Need to get all the links from a page using Mechanize? Getting stuck extracting the href attribute from the links? It’s straightforward when you know a few details about how Mechanize works, and there’s no need to resort to using complicated xpath expressions!
Scraping all the links on a page
The simplest way to enumerate all the links on a page is to use the Mechanize::Page#links method, which returns an array of Mechanize::Link objects. For example:
require 'mechanize' mechanize = Mechanize.new page = mechanize.get(url) page.links.each do |link| puts link.href end
Mechanize::Link objects have an href attribute method: nice and easy.
Alternatively if you’re selecting the links with the #search method you’ll need to lookup the href attribute a bit differently:
require 'mechanize' mechanize = Mechanize.new page = mechanize.get(url) page.search('a').each do |link| puts link['href'] end
The #search method returns generic Nokogiri::XML::Element objects, which don’t have an href attribute method. Instead you can use the square-brackets method to lookup the attribute as you would with any other attribute.

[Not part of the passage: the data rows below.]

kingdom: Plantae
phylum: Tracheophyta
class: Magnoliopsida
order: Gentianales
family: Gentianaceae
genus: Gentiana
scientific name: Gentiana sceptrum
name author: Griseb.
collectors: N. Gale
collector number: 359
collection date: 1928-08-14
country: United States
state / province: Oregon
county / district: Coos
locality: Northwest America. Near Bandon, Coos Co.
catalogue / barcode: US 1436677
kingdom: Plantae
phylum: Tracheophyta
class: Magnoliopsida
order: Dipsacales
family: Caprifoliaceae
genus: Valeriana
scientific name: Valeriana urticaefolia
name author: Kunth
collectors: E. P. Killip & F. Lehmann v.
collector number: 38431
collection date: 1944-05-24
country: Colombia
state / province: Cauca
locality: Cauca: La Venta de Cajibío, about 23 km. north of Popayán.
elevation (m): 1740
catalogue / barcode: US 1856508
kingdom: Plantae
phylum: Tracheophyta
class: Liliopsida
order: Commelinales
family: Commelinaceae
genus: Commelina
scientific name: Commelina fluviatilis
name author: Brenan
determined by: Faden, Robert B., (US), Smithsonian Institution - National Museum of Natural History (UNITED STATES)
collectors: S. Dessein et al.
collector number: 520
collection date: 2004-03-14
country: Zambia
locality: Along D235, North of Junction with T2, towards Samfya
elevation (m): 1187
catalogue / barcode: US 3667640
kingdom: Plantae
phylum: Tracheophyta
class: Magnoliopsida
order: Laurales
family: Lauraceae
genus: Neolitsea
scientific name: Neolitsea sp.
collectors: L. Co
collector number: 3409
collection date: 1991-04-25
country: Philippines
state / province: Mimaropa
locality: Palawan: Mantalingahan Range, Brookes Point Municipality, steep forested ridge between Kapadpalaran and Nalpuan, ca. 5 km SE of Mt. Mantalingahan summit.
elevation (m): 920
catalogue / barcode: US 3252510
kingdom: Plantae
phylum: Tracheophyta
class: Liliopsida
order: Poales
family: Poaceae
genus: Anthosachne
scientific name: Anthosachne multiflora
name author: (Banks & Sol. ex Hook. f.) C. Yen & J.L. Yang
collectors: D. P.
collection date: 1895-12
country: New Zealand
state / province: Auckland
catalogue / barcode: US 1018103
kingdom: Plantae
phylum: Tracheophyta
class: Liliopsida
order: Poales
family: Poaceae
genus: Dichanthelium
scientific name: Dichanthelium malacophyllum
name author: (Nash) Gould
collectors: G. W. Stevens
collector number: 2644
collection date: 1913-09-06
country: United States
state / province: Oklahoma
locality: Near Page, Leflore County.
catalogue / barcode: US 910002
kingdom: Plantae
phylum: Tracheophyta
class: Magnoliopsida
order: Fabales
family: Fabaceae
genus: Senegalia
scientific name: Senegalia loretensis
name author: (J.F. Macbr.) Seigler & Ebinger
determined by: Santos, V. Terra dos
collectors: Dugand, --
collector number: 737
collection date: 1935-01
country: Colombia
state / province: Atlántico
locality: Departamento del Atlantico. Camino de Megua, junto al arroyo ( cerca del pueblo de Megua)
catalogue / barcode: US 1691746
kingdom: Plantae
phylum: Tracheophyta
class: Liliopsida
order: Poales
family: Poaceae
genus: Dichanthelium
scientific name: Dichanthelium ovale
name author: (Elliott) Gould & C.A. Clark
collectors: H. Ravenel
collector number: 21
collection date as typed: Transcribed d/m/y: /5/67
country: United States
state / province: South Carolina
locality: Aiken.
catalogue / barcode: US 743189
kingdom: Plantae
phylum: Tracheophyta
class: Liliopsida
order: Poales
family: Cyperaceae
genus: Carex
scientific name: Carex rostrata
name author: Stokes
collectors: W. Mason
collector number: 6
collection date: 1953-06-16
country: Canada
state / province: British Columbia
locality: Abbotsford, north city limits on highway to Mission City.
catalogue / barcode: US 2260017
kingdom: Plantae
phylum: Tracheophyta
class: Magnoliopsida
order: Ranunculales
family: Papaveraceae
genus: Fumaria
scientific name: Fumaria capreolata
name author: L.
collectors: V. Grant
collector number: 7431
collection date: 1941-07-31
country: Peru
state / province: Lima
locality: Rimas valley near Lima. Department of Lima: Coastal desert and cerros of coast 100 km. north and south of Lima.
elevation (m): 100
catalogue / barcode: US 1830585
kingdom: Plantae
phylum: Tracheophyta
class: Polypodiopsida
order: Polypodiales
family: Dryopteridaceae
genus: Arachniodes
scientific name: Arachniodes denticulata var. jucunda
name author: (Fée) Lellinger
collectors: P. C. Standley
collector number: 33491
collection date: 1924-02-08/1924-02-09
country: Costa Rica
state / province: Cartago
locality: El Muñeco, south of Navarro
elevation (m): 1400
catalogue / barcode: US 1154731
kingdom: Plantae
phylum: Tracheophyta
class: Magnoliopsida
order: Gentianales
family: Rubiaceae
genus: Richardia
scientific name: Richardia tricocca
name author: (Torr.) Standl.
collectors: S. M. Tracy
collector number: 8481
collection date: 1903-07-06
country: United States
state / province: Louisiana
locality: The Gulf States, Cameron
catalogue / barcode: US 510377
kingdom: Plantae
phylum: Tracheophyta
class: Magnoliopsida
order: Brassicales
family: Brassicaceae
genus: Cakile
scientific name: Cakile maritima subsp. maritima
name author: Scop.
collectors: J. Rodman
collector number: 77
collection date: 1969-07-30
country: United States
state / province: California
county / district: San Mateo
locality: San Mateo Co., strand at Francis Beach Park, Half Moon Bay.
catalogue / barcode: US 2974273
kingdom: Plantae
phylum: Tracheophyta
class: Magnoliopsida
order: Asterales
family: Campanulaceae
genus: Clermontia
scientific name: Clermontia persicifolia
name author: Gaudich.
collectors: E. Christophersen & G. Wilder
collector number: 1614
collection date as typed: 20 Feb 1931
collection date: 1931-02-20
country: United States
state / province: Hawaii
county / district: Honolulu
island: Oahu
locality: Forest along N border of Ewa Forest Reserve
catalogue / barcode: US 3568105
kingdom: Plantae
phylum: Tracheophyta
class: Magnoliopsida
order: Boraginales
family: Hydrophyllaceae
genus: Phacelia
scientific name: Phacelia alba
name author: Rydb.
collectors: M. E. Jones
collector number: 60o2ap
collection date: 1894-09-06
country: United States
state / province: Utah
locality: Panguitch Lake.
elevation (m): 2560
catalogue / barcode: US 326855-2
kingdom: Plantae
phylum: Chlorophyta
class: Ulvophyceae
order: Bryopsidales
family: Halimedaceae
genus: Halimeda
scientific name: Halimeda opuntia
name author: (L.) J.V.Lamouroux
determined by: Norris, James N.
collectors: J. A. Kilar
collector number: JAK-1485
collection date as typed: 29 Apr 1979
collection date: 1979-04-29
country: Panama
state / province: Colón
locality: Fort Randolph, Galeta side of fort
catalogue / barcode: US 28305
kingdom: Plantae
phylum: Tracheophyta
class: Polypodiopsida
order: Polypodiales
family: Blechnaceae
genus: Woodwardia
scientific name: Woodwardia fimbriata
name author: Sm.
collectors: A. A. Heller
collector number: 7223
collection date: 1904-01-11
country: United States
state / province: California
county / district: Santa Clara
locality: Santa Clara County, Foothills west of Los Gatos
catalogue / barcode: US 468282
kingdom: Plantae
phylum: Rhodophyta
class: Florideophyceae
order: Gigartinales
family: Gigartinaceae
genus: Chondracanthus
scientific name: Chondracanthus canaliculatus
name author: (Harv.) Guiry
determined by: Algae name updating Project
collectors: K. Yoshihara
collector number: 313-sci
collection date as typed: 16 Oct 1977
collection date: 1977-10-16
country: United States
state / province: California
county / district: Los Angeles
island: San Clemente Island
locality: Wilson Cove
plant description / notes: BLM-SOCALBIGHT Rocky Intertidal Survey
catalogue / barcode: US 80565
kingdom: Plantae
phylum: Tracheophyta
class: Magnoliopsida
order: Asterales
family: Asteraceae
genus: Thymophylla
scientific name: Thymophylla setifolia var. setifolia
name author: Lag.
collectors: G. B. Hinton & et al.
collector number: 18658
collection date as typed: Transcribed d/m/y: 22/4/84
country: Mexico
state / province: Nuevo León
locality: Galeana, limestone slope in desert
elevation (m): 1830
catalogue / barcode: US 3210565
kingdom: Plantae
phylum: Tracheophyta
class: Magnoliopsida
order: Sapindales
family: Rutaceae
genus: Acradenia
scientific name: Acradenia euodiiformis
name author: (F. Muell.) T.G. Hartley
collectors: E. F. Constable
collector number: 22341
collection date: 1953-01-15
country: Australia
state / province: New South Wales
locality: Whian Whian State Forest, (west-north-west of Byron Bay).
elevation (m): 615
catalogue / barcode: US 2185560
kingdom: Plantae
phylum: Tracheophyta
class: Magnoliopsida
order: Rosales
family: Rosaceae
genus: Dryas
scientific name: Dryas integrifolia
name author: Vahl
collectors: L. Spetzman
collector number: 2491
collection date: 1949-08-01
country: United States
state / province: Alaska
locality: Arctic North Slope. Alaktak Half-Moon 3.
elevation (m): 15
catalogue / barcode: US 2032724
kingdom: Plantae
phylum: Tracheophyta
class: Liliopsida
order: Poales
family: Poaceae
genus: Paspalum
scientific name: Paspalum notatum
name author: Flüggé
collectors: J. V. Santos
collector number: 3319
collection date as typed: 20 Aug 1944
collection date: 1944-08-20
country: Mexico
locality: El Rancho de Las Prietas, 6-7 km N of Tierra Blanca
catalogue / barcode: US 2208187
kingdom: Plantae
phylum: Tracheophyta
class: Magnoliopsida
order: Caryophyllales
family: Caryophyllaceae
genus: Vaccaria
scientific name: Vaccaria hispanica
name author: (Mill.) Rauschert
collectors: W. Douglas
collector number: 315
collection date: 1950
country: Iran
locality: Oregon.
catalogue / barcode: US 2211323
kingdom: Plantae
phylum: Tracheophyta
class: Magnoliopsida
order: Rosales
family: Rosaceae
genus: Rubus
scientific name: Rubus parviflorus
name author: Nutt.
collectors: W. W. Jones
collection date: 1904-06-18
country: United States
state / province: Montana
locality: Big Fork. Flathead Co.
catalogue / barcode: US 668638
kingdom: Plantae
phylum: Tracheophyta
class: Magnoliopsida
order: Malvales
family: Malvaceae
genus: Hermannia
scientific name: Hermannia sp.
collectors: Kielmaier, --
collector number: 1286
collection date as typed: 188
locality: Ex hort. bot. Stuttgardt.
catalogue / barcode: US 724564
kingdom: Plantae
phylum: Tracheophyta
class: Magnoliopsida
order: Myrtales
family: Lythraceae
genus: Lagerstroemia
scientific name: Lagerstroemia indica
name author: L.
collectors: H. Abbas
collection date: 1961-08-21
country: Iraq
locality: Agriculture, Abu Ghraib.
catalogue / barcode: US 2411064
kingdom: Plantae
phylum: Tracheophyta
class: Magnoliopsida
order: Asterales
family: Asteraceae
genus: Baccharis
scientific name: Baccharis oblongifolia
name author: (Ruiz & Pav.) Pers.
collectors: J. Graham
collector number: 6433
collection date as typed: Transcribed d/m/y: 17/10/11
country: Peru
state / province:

Resolving relative links to absolute links
When following a hyperlink user agents resolve the href attribute in order to convert relative references into absolute URLs. Whilst Mechanize does this for you implicitly when following links, you’ll need to do it explicitly when you’re scraping links.
Use the Mechanize#resolve method to resolve the href attribute into a URI object:
uri = mechanize.resolve(href)
You can then easily compare different URI values from different documents, store them in a database, or pass them to another part of your application for further processing.